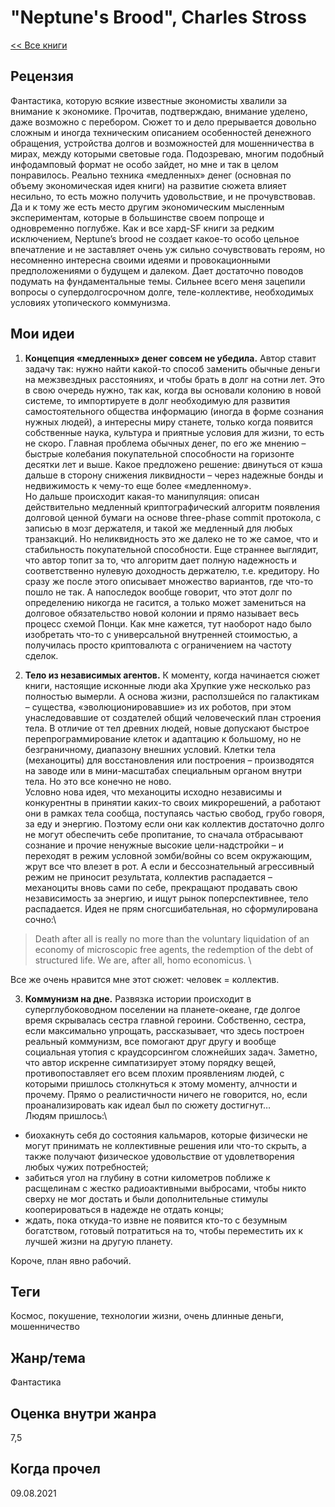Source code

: # "Neptune's Brood", Charles Stross

[<< Все книги](../README.md)

## Рецензия

Фантастика, которую всякие известные экономисты хвалили за внимание к экономике. Прочитав, подтверждаю, внимание уделено, даже возможно с перебором. Сюжет то и дело прерывается довольно сложным и иногда техническим описанием особенностей денежного обращения, устройства долгов и возможностей для мошенничества в мирах, между которыми световые года. Подозреваю, многим подобный инфодамповый формат не особо зайдет, но мне и так в целом понравилось. Реально техника «медленных» денег (основная по объему экономическая идея книги) на развитие сюжета влияет несильно, то есть можно получить удовольствие, и не прочувствовав. Да и к тому же есть место другим экономическим мысленным экспериментам, которые в большинстве своем попроще и одновременно поглубже. Как и все хард-SF книги за редким исключением, Neptune’s brood не создает какое-то особо цельное впечатление и не заставляет очень уж сильно сочувствовать героям, но несомненно интересна своими идеями и провокационными предположениями о будущем и далеком. Дает достаточно поводов подумать на фундаментальные темы. Сильнее всего меня зацепили вопросы о супердолгосрочном долге, теле-коллективе, необходимых условиях утопического коммунизма.

## Мои идеи

1. **Концепция «медленных» денег совсем не убедила.** Автор ставит задачу так: нужно найти какой-то способ заменить обычные деньги на межзвездных расстояниях, и чтобы брать в долг на сотни лет. Это в свою очередь нужно, так как, когда вы основали колонию в новой системе, то импортируете в долг необходимую для развития самостоятельного общества информацию (иногда в форме сознания нужных людей), а интересны миру станете, только когда появится собственные наука, культура и приятные условия для жизни, то есть не скоро. Главная проблема обычных денег, по его же мнению – быстрые колебания покупательной способности на горизонте десятки лет и выше. Какое предложено решение: двинуться от кэша дальше в сторону снижения ликвидности – через надежные бонды и недвижимость к чему-то еще более «медленному».\
Но дальше происходит какая-то манипуляция: описан действительно медленный криптографический алгоритм появления долговой ценной бумаги на основе three-phase commit протокола, с записью в мозг держателя, и такой же медленный для любых транзакций. Но неликвидность это же далеко не то же самое, что и стабильность покупательной способности. Еще страннее выглядит, что автор топит за то, что алгоритм дает полную надежность и соответственно нулевую доходность держателю, т.е. кредитору. Но сразу же после этого описывает множество вариантов, где что-то пошло не так. А напоследок вообще говорит, что этот долг по определению никогда не гасится, а только может замениться на долговое обязательство новой колонии и прямо называет весь процесс схемой Понци. Как мне кажется, тут наоборот надо было изобретать что-то с универсальной внутренней стоимостью, а получилась просто криптовалюта с ограничением на частоту сделок.

2. **Тело из независимых агентов.** К моменту, когда начинается сюжет книги, настоящие исконные люди aka Хрупкие уже несколько раз полностью вымерли. А основа жизни, расползшейся по галактикам – существа, «эволюционировавшие» из их роботов, при этом унаследовавшие от создателей общий человеческий план строения тела. В отличие от тел древних людей, новые допускают быстрое перепрограммирование клеток и адаптацию к большому, но не безграничному, диапазону внешних условий. Клетки тела (механоциты) для восстановления или построения – производятся на заводе или в мини-масштабах специальным органом внутри тела. Но это все конечно не ново.\
Условно нова идея, что механоциты исходно независимы и конкурентны в принятии каких-то своих микрорешений, а работают они в рамках тела сообща, поступаясь частью свобод, грубо говоря, за еду и энергию. Поэтому если они как коллектив достаточно долго не могут обеспечить себе пропитание, то сначала отбрасывают сознание и прочие ненужные высокие цели-надстройки – и переходят в режим условной зомби/войны со всем окружающим, жрут все что влезет в рот. А если и бессознательный агрессивный режим не приносит результата, коллектив распадается – механоциты вновь сами по себе, прекращают продавать свою независимость за энергию, и ищут рынок поперспективнее, тело распадается. Идея не прям сногсшибательная, но сформулирована сочно:\

>Death after all is really no more than the voluntary liquidation of an economy of microscopic free agents, the redemption of the debt of structured life. We are, after all, homo economicus. \

Все же очень нравится мне этот сюжет: человек = коллектив.

3. **Коммунизм на дне.** Развязка истории происходит в суперглубоководном поселении на планете-океане, где долгое время скрывалась сестра главной героини. Собственно, сестра, если максимально упрощать, рассказывает, что здесь построен реальный коммунизм, все помогают друг другу и вообще социальная утопия с краудсорсингом сложнейших задач. Заметно, что автор искренне симпатизирует этому порядку вещей, противопоставляет его всем плохим проявлениям людей, с которыми пришлось столкнуться к этому моменту, алчности и прочему. Прямо о реалистичности ничего не говорится, но, если проанализировать как идеал был по сюжету достигнут…\
Людям пришлось:\
* биохакнуть себя до состояния кальмаров, которые физически не могут принимать не коллективные решения или что-то скрыть, а также получают физическое удовольствие от удовлетворения любых чужих потребностей;
* забиться угол на глубину в сотни километров поближе к расщелинам с жестко радиоактивными выбросами, чтобы никто сверху не мог достать и были дополнительные стимулы кооперироваться в надежде не отдать концы;
* ждать, пока откуда-то извне не появится кто-то с безумным богатством, готовый потратиться на то, чтобы переместить их к лучшей жизни на другую планету.

Короче, план явно рабочий.

## Теги

Космос, покушение, технологии жизни, очень длинные деньги, мошенничество

## Жанр/тема

Фантастика

## Оценка внутри жанра

7,5

## Когда прочел

09.08.2021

━━━━━━━━━━

Brief:
Exactly the lines from the one holding "Короче, план явно рабочий." through the end of the data are to be repeated, with both ends included.

Answer below:
Короче, план явно рабочий.

## Теги

Космос, покушение, технологии жизни, очень длинные деньги, мошенничество

## Жанр/тема

Фантастика

## Оценка внутри жанра

7,5

## Когда прочел

09.08.2021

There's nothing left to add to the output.